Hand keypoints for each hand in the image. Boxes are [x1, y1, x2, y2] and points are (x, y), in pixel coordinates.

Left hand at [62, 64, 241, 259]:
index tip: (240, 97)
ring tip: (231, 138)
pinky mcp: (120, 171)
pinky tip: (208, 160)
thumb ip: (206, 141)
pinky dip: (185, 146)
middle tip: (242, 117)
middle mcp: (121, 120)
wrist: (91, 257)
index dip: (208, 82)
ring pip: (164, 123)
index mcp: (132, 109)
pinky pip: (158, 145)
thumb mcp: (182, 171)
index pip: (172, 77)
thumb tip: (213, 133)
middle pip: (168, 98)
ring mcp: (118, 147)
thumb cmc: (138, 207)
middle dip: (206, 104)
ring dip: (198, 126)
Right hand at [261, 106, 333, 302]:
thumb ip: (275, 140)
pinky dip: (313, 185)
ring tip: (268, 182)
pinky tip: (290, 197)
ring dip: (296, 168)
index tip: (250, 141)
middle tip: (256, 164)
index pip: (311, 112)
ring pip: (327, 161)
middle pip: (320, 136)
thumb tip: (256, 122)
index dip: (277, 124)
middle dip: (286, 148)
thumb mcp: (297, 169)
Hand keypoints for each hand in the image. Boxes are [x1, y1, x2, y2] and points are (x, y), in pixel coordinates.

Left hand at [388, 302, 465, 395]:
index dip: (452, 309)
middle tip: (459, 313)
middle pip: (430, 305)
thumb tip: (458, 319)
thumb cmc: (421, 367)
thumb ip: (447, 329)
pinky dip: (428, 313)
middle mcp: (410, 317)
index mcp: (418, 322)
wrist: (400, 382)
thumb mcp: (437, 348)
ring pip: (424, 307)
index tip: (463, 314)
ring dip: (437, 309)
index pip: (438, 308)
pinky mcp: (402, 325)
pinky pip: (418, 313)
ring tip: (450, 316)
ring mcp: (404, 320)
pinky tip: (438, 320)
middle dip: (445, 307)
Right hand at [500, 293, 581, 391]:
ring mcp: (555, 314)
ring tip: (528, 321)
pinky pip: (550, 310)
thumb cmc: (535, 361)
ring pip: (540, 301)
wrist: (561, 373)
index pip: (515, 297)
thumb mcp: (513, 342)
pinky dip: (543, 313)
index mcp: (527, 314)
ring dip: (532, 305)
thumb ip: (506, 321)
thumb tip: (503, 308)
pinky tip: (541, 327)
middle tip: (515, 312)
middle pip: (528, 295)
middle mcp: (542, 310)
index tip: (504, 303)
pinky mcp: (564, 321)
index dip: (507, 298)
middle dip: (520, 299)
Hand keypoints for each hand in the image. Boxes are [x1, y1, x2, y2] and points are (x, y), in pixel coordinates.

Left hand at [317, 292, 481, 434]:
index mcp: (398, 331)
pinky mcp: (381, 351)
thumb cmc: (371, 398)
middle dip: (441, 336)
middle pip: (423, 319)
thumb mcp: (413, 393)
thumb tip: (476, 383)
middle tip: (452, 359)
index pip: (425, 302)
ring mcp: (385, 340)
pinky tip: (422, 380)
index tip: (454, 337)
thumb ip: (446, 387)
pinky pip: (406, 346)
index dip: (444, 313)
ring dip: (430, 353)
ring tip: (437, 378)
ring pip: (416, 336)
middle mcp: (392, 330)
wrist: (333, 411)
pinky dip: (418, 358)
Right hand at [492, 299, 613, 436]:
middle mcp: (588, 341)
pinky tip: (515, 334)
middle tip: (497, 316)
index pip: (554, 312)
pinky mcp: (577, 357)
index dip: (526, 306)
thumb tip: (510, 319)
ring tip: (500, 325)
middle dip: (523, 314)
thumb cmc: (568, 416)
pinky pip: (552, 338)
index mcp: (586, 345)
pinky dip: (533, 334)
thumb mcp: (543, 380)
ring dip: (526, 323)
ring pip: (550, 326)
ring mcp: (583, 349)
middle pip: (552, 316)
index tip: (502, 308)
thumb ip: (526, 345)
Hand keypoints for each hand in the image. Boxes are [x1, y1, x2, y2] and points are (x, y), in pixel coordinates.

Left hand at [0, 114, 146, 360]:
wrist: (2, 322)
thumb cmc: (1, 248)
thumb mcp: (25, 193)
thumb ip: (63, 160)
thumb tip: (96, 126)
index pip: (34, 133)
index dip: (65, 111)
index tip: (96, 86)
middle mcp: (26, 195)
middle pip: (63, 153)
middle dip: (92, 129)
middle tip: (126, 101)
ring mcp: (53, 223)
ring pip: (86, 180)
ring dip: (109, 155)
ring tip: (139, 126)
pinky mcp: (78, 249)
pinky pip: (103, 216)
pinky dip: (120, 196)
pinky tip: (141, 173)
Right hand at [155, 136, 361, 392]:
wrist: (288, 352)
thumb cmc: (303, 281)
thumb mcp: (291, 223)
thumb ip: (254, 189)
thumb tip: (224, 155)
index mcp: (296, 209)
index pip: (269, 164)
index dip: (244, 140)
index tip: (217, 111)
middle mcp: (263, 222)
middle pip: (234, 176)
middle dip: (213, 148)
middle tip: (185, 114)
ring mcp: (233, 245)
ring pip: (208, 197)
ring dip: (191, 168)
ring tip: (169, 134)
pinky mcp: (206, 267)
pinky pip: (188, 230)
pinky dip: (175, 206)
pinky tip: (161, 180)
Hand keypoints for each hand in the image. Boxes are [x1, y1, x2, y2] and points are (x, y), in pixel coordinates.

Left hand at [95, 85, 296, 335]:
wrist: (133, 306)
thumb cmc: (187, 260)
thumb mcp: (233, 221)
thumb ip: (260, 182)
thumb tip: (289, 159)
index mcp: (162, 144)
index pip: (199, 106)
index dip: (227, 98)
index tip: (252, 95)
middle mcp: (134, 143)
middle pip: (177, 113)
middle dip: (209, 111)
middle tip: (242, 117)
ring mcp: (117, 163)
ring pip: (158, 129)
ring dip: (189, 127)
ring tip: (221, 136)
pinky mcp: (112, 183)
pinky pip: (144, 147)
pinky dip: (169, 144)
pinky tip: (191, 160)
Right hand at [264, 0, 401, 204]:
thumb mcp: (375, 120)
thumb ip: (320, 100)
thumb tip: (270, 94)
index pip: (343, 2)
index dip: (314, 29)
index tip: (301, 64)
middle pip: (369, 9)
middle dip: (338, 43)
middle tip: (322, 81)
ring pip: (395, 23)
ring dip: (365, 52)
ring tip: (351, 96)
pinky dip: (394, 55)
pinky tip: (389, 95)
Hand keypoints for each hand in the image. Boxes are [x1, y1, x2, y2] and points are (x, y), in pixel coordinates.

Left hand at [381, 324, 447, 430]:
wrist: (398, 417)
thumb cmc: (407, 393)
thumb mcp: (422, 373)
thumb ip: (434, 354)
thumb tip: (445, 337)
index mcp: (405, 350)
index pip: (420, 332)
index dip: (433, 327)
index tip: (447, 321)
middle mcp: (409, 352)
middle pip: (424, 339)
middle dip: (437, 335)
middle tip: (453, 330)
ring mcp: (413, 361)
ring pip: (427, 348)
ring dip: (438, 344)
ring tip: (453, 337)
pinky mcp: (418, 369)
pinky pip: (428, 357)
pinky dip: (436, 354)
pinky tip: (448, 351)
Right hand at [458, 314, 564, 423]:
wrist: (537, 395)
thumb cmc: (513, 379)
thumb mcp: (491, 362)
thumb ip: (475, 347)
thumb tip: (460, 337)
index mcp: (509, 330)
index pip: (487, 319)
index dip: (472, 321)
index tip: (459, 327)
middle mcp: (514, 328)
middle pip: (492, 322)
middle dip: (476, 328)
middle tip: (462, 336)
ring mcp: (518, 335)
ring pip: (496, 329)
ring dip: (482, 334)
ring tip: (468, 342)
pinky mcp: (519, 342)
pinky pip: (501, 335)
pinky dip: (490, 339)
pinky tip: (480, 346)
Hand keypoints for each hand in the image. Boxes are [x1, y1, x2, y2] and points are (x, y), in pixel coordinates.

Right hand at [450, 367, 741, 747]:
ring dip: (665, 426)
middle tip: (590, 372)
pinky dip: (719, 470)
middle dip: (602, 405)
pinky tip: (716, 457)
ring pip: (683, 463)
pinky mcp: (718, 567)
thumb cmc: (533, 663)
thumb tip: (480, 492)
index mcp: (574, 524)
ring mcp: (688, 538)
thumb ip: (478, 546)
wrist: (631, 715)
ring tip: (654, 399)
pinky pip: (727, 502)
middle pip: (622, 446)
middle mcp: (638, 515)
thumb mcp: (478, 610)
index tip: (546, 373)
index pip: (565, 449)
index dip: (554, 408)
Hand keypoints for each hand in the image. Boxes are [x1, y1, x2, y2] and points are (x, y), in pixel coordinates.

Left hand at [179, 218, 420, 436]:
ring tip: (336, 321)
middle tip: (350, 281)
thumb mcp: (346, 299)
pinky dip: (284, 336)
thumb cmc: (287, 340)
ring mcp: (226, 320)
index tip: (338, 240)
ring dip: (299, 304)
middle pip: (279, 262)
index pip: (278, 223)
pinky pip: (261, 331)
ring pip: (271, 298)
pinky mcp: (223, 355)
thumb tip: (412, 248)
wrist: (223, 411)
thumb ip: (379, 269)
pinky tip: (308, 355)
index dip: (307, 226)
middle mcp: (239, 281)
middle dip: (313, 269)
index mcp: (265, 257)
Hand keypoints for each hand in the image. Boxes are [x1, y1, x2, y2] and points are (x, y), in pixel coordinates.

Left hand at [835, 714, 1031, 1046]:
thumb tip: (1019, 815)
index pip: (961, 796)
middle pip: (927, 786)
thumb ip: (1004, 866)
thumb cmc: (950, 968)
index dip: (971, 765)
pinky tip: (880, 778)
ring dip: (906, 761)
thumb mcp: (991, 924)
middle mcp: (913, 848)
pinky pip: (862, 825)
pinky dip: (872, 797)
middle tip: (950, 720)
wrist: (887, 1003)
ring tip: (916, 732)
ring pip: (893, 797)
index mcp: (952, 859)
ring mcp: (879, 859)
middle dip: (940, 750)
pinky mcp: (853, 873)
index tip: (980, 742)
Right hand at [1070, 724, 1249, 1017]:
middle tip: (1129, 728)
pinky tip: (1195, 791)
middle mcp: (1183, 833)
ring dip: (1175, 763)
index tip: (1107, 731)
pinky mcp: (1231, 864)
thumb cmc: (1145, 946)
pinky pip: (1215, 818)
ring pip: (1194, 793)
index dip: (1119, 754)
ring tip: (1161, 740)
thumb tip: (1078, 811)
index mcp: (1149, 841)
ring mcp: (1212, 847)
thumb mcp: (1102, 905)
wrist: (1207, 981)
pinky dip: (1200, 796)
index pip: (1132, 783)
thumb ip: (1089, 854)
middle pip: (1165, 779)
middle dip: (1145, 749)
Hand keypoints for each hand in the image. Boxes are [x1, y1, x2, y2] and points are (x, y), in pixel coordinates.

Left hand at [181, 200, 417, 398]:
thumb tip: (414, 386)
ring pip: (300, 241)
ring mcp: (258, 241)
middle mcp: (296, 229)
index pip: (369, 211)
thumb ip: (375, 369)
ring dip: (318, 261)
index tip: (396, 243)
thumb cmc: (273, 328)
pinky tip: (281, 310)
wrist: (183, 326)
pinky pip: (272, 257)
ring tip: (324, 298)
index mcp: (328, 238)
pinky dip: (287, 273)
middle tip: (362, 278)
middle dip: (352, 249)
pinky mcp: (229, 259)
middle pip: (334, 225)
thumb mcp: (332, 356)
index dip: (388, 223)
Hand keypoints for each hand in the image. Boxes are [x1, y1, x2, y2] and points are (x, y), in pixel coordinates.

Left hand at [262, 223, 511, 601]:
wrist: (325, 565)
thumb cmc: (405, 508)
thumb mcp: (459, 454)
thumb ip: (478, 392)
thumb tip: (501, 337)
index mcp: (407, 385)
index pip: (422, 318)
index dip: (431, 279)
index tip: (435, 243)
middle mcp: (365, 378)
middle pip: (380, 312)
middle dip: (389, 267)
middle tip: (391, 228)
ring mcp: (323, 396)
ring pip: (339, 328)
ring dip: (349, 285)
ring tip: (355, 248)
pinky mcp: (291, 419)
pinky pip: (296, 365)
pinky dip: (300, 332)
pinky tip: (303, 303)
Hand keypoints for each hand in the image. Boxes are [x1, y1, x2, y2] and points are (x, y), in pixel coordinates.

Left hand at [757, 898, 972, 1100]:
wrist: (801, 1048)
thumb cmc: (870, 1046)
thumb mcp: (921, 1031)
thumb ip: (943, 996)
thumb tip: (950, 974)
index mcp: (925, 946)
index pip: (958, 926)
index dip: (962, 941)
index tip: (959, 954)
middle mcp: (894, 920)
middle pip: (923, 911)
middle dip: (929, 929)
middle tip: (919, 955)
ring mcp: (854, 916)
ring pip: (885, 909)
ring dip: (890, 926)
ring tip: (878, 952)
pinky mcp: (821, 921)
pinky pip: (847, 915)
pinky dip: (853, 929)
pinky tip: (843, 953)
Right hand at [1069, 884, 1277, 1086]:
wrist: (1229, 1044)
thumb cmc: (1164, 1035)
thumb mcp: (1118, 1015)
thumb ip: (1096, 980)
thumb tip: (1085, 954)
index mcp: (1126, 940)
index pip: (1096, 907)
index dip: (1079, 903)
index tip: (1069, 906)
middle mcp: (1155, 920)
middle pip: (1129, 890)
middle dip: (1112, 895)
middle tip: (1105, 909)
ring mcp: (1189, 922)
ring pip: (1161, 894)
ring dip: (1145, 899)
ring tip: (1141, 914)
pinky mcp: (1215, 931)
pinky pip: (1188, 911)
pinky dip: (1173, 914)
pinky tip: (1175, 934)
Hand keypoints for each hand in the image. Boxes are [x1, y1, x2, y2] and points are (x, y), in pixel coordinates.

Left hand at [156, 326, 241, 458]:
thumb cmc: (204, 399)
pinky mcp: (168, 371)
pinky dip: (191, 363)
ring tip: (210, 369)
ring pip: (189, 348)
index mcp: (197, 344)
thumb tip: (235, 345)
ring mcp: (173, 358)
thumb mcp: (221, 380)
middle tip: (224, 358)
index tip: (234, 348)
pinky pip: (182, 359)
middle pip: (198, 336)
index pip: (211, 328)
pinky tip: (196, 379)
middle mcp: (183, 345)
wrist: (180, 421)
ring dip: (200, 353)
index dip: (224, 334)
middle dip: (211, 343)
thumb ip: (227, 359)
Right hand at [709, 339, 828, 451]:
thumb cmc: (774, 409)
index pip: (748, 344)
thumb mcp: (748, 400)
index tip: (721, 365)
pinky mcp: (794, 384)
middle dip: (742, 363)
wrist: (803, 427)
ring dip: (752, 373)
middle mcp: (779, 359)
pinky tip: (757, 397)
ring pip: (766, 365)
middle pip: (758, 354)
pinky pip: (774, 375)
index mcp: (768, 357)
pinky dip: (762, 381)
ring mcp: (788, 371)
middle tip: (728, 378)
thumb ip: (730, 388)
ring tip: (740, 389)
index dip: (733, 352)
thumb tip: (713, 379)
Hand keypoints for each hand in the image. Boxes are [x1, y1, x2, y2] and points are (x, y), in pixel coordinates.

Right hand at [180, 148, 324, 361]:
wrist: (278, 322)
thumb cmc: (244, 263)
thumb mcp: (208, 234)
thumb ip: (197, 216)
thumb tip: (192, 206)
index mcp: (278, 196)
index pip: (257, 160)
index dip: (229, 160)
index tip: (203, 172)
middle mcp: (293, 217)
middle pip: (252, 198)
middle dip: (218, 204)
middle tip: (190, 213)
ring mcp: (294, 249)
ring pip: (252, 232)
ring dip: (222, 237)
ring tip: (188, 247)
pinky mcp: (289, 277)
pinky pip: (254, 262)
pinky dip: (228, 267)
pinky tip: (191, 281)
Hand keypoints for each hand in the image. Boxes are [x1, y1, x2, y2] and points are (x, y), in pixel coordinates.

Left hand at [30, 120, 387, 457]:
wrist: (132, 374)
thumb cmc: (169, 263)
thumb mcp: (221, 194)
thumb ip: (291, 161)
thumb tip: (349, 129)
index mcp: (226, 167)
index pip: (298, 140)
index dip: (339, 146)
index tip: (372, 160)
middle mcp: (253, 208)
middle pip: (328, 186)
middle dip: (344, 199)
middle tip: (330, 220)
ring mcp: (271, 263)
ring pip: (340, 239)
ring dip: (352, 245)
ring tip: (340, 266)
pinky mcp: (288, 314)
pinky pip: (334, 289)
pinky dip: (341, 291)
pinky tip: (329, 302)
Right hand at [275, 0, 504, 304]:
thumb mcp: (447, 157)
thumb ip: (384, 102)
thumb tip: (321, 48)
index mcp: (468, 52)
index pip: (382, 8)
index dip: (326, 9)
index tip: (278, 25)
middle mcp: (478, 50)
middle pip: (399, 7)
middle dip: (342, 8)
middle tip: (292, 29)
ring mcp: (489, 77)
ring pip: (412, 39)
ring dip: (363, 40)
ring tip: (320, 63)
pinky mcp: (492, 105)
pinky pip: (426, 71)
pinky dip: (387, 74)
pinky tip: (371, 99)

# PROBLEM:
Starting with the line that contains "thumb mcp: (221, 194)", return every line through the last one of the records, exactly as written.

# FINAL ANSWER:
thumb mcp: (221, 194)
thumb ip: (291, 161)
thumb tip: (349, 129)
index mcp: (226, 167)
index pip: (298, 140)
index dip: (339, 146)
index tip: (372, 160)
middle mcp: (253, 208)
middle pip: (328, 186)
middle dip: (344, 199)
middle tip: (330, 220)
ring mcp: (271, 263)
ring pip: (340, 239)
ring dip: (352, 245)
ring tip: (340, 266)
pinky mcp: (288, 314)
pinky pip: (334, 289)
pinky dip: (341, 291)
pinky tip: (329, 302)
Right hand at [275, 0, 504, 304]:
thumb mcp: (447, 157)
thumb ip: (384, 102)
thumb tip: (321, 48)
index mcp: (468, 52)
index pip: (382, 8)
index dip: (326, 9)
index tip: (278, 25)
middle mcp: (478, 50)
middle pip: (399, 7)
middle dip: (342, 8)
middle tip: (292, 29)
ring mcp: (489, 77)
ring pip: (412, 39)
ring dip: (363, 40)
ring tip: (320, 63)
pinky mcp: (492, 105)
pinky pip: (426, 71)
pinky dip: (387, 74)
pinky tip: (371, 99)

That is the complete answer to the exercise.